> [WHAT TO DO]
In the data below, the answer is the run of lines from the line containing "M767,314L784,316L781,343L764,341Z" through the line containing "M681,586L701,588L697,618L677,616Z", both included; print it exactly and nothing else.

(Collected data entries)
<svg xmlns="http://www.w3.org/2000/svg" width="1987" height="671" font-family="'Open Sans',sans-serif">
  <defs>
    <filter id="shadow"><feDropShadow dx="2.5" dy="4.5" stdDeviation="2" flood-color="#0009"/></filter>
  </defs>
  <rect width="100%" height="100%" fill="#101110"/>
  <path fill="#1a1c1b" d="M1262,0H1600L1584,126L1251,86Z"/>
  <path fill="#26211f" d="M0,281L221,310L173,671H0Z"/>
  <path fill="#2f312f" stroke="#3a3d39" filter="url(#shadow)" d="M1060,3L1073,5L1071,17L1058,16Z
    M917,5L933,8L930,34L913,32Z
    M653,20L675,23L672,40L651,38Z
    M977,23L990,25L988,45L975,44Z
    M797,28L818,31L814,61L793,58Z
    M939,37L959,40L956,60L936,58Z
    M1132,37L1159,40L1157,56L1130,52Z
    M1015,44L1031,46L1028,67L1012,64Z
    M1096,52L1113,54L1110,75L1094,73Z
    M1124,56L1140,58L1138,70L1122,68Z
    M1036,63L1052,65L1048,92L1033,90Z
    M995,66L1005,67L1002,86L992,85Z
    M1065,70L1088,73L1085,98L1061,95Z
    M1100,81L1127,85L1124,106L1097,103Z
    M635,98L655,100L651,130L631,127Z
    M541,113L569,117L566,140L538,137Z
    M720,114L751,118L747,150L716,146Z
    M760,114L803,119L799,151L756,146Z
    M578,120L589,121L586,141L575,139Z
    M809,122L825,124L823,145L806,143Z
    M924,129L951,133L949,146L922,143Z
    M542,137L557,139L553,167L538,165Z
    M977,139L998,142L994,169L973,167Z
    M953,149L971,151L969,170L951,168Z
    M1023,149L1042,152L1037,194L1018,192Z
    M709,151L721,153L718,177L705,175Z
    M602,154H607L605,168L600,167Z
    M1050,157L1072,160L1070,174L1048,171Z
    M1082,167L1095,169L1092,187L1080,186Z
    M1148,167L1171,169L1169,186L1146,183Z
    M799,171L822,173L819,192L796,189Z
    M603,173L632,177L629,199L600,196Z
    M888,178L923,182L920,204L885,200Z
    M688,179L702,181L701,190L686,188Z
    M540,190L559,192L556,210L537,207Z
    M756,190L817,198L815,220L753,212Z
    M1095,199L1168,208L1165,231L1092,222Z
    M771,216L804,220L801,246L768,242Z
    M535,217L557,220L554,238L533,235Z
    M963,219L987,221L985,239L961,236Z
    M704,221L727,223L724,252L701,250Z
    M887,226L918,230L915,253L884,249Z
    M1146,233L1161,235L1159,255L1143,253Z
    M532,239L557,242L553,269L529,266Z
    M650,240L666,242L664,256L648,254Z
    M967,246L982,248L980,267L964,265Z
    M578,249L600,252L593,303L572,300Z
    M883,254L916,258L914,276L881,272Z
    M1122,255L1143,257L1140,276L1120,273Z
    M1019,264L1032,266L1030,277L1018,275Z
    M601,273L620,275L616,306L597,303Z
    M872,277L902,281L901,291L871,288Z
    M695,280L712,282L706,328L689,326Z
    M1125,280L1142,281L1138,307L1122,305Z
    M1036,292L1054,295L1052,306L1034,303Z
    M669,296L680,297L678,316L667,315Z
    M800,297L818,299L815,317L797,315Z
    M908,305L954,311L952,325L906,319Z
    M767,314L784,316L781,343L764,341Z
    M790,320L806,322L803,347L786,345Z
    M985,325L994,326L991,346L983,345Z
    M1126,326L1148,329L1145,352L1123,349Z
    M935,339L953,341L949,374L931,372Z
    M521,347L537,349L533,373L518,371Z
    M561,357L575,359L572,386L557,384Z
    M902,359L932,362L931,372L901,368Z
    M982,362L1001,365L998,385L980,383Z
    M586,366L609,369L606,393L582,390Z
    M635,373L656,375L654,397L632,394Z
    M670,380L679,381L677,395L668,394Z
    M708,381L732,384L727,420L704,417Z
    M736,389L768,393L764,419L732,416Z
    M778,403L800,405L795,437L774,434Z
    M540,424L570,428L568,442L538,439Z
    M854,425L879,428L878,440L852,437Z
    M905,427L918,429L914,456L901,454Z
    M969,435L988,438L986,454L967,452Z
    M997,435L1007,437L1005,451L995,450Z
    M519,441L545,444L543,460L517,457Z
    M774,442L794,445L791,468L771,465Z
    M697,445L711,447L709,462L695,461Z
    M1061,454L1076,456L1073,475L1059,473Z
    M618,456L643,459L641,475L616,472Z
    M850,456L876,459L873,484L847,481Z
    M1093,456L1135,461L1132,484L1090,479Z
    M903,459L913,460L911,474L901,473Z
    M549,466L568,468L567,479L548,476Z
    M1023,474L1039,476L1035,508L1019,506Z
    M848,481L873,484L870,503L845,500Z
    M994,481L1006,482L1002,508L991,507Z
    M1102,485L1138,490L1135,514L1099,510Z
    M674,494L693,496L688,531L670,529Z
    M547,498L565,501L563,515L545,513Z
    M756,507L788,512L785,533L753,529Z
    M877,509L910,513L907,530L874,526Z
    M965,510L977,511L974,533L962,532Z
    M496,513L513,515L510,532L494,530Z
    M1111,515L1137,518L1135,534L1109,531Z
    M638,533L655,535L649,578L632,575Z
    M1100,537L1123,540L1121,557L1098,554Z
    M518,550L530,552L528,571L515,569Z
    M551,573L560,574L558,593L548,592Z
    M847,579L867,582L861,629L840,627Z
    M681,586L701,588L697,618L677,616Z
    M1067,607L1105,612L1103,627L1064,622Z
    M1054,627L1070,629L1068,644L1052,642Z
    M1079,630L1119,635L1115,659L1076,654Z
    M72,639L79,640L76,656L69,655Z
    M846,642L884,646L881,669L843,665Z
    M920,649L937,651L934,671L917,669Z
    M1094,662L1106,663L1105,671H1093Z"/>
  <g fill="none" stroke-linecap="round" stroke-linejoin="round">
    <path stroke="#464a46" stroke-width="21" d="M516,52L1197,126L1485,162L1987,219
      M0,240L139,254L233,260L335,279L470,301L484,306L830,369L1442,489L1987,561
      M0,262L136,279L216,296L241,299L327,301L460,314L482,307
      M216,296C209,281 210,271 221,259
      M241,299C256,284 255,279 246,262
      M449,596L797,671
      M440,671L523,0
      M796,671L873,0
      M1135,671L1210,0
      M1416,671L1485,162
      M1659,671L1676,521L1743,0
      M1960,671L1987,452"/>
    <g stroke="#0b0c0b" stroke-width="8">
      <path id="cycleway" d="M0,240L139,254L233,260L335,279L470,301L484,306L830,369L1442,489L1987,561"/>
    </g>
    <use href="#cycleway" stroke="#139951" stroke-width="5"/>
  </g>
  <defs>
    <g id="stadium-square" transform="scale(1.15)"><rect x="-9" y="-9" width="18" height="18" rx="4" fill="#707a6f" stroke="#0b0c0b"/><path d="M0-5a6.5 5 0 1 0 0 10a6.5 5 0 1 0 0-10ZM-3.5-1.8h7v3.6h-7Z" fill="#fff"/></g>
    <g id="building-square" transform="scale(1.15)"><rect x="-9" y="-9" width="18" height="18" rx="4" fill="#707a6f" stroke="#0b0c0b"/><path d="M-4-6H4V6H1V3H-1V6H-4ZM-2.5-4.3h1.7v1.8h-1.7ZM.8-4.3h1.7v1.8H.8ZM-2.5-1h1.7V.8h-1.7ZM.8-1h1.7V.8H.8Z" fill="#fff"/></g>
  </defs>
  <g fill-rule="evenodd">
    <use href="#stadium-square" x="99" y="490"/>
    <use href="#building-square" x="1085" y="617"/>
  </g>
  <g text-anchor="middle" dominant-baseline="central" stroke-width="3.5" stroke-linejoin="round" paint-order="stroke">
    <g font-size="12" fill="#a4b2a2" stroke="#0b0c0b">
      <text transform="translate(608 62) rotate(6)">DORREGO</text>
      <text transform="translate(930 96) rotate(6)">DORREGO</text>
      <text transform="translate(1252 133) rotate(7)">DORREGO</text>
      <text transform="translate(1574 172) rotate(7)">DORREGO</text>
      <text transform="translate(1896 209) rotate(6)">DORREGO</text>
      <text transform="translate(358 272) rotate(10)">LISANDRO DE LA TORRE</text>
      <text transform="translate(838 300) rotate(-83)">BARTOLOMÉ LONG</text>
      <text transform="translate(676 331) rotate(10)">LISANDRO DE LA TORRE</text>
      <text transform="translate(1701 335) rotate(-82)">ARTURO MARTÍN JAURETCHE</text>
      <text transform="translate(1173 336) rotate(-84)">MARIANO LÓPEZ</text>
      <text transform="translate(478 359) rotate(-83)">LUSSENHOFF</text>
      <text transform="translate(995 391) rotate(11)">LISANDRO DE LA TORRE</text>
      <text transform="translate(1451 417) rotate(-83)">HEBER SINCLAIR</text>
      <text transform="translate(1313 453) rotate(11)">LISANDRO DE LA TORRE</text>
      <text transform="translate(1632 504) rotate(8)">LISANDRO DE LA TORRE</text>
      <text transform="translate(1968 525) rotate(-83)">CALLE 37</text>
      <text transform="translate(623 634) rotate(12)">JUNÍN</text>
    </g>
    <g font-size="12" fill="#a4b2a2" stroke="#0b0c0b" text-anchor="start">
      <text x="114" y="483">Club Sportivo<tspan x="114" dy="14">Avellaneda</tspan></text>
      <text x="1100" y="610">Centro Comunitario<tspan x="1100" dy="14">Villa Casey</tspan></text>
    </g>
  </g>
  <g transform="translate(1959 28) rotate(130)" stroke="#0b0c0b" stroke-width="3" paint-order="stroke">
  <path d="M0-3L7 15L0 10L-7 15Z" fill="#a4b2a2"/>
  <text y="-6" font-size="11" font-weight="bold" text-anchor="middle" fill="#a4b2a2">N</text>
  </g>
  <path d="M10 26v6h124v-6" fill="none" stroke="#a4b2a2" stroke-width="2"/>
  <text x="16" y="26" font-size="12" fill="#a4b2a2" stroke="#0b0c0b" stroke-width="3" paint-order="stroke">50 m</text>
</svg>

> [RESPONSE]
    M767,314L784,316L781,343L764,341Z
    M790,320L806,322L803,347L786,345Z
    M985,325L994,326L991,346L983,345Z
    M1126,326L1148,329L1145,352L1123,349Z
    M935,339L953,341L949,374L931,372Z
    M521,347L537,349L533,373L518,371Z
    M561,357L575,359L572,386L557,384Z
    M902,359L932,362L931,372L901,368Z
    M982,362L1001,365L998,385L980,383Z
    M586,366L609,369L606,393L582,390Z
    M635,373L656,375L654,397L632,394Z
    M670,380L679,381L677,395L668,394Z
    M708,381L732,384L727,420L704,417Z
    M736,389L768,393L764,419L732,416Z
    M778,403L800,405L795,437L774,434Z
    M540,424L570,428L568,442L538,439Z
    M854,425L879,428L878,440L852,437Z
    M905,427L918,429L914,456L901,454Z
    M969,435L988,438L986,454L967,452Z
    M997,435L1007,437L1005,451L995,450Z
    M519,441L545,444L543,460L517,457Z
    M774,442L794,445L791,468L771,465Z
    M697,445L711,447L709,462L695,461Z
    M1061,454L1076,456L1073,475L1059,473Z
    M618,456L643,459L641,475L616,472Z
    M850,456L876,459L873,484L847,481Z
    M1093,456L1135,461L1132,484L1090,479Z
    M903,459L913,460L911,474L901,473Z
    M549,466L568,468L567,479L548,476Z
    M1023,474L1039,476L1035,508L1019,506Z
    M848,481L873,484L870,503L845,500Z
    M994,481L1006,482L1002,508L991,507Z
    M1102,485L1138,490L1135,514L1099,510Z
    M674,494L693,496L688,531L670,529Z
    M547,498L565,501L563,515L545,513Z
    M756,507L788,512L785,533L753,529Z
    M877,509L910,513L907,530L874,526Z
    M965,510L977,511L974,533L962,532Z
    M496,513L513,515L510,532L494,530Z
    M1111,515L1137,518L1135,534L1109,531Z
    M638,533L655,535L649,578L632,575Z
    M1100,537L1123,540L1121,557L1098,554Z
    M518,550L530,552L528,571L515,569Z
    M551,573L560,574L558,593L548,592Z
    M847,579L867,582L861,629L840,627Z
    M681,586L701,588L697,618L677,616Z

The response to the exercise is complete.